Biden envoy due in Lebanon as US aims to reduce bubbling Israel-Hezbollah tensions
Amos Hochstein will meet with senior officials in Beirut and inspect UNIFIL operations ahead of vote on extending mandate of peacekeeping force
A top US envoy will arrive in Beirut on Wednesday for meetings with senior Lebanese officials aimed at de-escalating tensions on the country’s border with Israel that have risen in recent months.
US energy envoy Amos Hochstein will reportedly meet with Lebanese caretaker Prime Minister Najib Mikati, House Speaker Nabih Berri and military chief Joseph Aoun. He will also conduct a rare visit by a US official to Lebanon’s southern border to examine the UN Interim Force In Lebanon’s presence there.
The UN Security Council is set to vote Thursday on renewing the peacekeeping force’s mandate. Lebanon and the Hezbollah terror group based in the country are pushing to restrict UNIFIL’s mandate and want the force to be barred from conducting patrols that aren’t coordinated with the Lebanese military. Israel and the US, on the other hand, oppose the demand and want UNIFIL’s mandate strengthened further.
The current mandate bars UNIFIL from carrying out patrols on private land. Accordingly, Lebanon has converted large swaths of territory near the border with Israel into private land. Israel is pushing the Security Council to strike this condition from UNIFIL’s mandate.
The US has decided to intensify its efforts to de-escalate tensions between Israel and Hezbollah, fearing that the sides could be one wrong move away from a major conflict, Axios reported on Tuesday.
Hochstein is also slated to tour a natural gas drilling rig that recently arrived off of the Lebanese coast. Hochstein brokered an agreement between Israel and Lebanon on behalf of the US last year that for the first time drew an internationally recognized maritime boundary between the two countries.
The deal allowed cash-strapped Lebanon to begin exploring for gas for the first time and helped de-escalate tensions between the countries in the Mediterranean Sea.
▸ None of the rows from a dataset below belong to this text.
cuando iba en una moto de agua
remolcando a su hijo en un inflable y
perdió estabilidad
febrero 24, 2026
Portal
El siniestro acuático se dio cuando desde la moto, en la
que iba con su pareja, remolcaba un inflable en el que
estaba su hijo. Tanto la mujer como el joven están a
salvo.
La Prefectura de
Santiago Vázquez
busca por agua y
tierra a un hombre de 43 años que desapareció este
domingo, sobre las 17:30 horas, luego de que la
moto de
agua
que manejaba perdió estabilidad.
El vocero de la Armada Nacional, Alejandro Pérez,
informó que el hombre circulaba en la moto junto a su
Tensions on the land border between the two countries has persisted though, thanks to an uptick in Hezbollah operations there.
Defense Minister Yoav Gallant raised the issue during a meeting with UN Secretary-General Antonio Guterres at UN headquarters in New York on Monday.
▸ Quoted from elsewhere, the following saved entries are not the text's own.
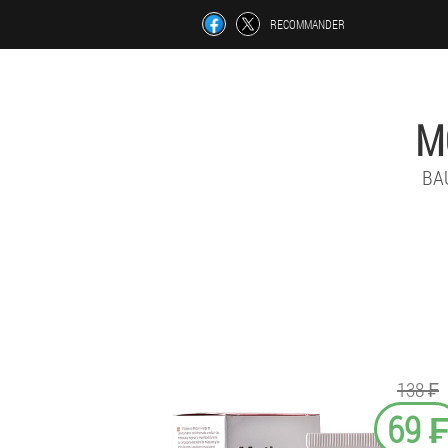
RECOMMANDER
M
BA
138 ₣
69 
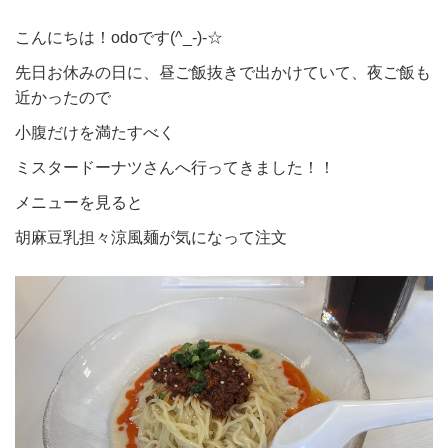
こんにちは！odoです(^_-)-☆
先日お休みの日に、昼ご飯抜きで出かけていて、夜ご飯も
近かったので
小腹だけを満たすべく
ミスタードーナツさんへ行ってきました！！
メニューを見ると
胡麻豆乳担々涼風麺が気になって注文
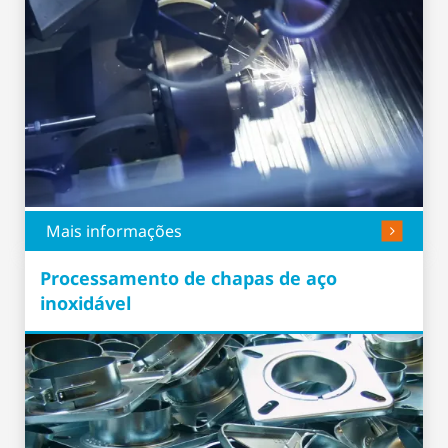
Mais informações
Processamento de chapas de aço
inoxidável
Gallant told Guterres that the likelihood of an outbreak of violence with the Iran-backed Hezbollah was mounting, calling on UNIFIL to work to reduce the recently raised tensions.
The minister demanded an “immediate UN intervention in deescalating tensions” by strengthening and increasing the freedom of movement of UNIFIL, Gallant’s office said.
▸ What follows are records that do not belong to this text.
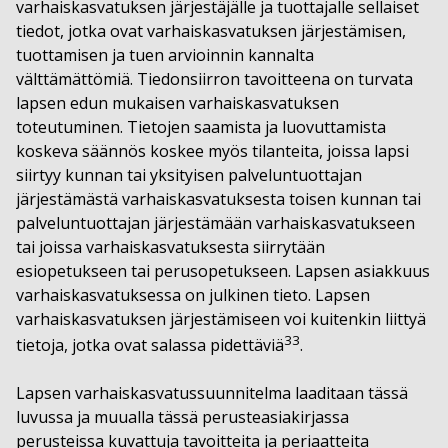
varhaiskasvatuksen järjestäjälle ja tuottajalle sellaiset
tiedot, jotka ovat varhaiskasvatuksen järjestämisen,
tuottamisen ja tuen arvioinnin kannalta
välttämättömiä. Tiedonsiirron tavoitteena on turvata
lapsen edun mukaisen varhaiskasvatuksen
toteutuminen. Tietojen saamista ja luovuttamista
koskeva säännös koskee myös tilanteita, joissa lapsi
siirtyy kunnan tai yksityisen palveluntuottajan
järjestämästä varhaiskasvatuksesta toisen kunnan tai
palveluntuottajan järjestämään varhaiskasvatukseen
tai joissa varhaiskasvatuksesta siirrytään
esiopetukseen tai perusopetukseen. Lapsen asiakkuus
varhaiskasvatuksessa on julkinen tieto. Lapsen
varhaiskasvatuksen järjestämiseen voi kuitenkin liittyä
33
tietoja, jotka ovat salassa pidettäviä
.
Lapsen varhaiskasvatussuunnitelma laaditaan tässä
luvussa ja muualla tässä perusteasiakirjassa
perusteissa kuvattuja tavoitteita ja periaatteita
Gallant showed the UN chief the deployment of dozens of Hezbollah posts along the border, including a tent erected within Israeli territory and increasing patrols and presence by terror group operatives in the area.
The recent Hezbollah actions are a violation of UN Security Council Resolution 1701, which ended a month-long war in 2006 and bars armed groups aside from the official Lebanese military and UNIFIL from operating south of Lebanon’s Litani River.
Gallant told Guterres that “Israel will not tolerate increasing threats to the security of its citizens, and will act as required in their defense,” his office said.
Gallant also discussed the issue with senior US officials Barbara Leaf and Brett McGurk, who commuted from Washington to New York in order to meet him since Prime Minister Benjamin Netanyahu has barred most of his ministers from meeting with US counterparts in DC until he does so first.
The meetings came amid a recent increase in Hezbollah activity along the border, including the erection of two tents on the Israeli side of the UN-recognized Blue Line in the Mount Dov area. The Iran-backed group later took down one of the tents, while threatening to attack if Israel moves to dismantle the other one.
Other recent incidents on the Lebanese border have included camouflaged Hezbollah members walking along the border in violation of a UN resolution, and Hezbollah activists crossing the Blue Line (though not the Israeli border fence) on numerous occasions, including attempts to damage the border fence and army surveillance equipment.
Israel and Lebanon do not have a formal border due to territorial disputes; however, they largely abide by the Blue Line. The line is marked with blue barrels along the border and in some areas is several meters from the Israeli fence, which is built entirely within Israeli territory.
In April, dozens of rockets were fired from Lebanon at Israel, injuring three people and damaging buildings. Though Israel blamed the attack on the Palestinian terror group Hamas, it was seen as having been carried out with the tacit approval of Hezbollah, which maintains tight control of southern Lebanon.
Separately, in March, the IDF accused Hezbollah of sending a terrorist to infiltrate Israel from Lebanon and plant a bomb at a junction in northern Israel. The blast seriously wounded an Israeli man.
Emanuel Fabian contributed to this report.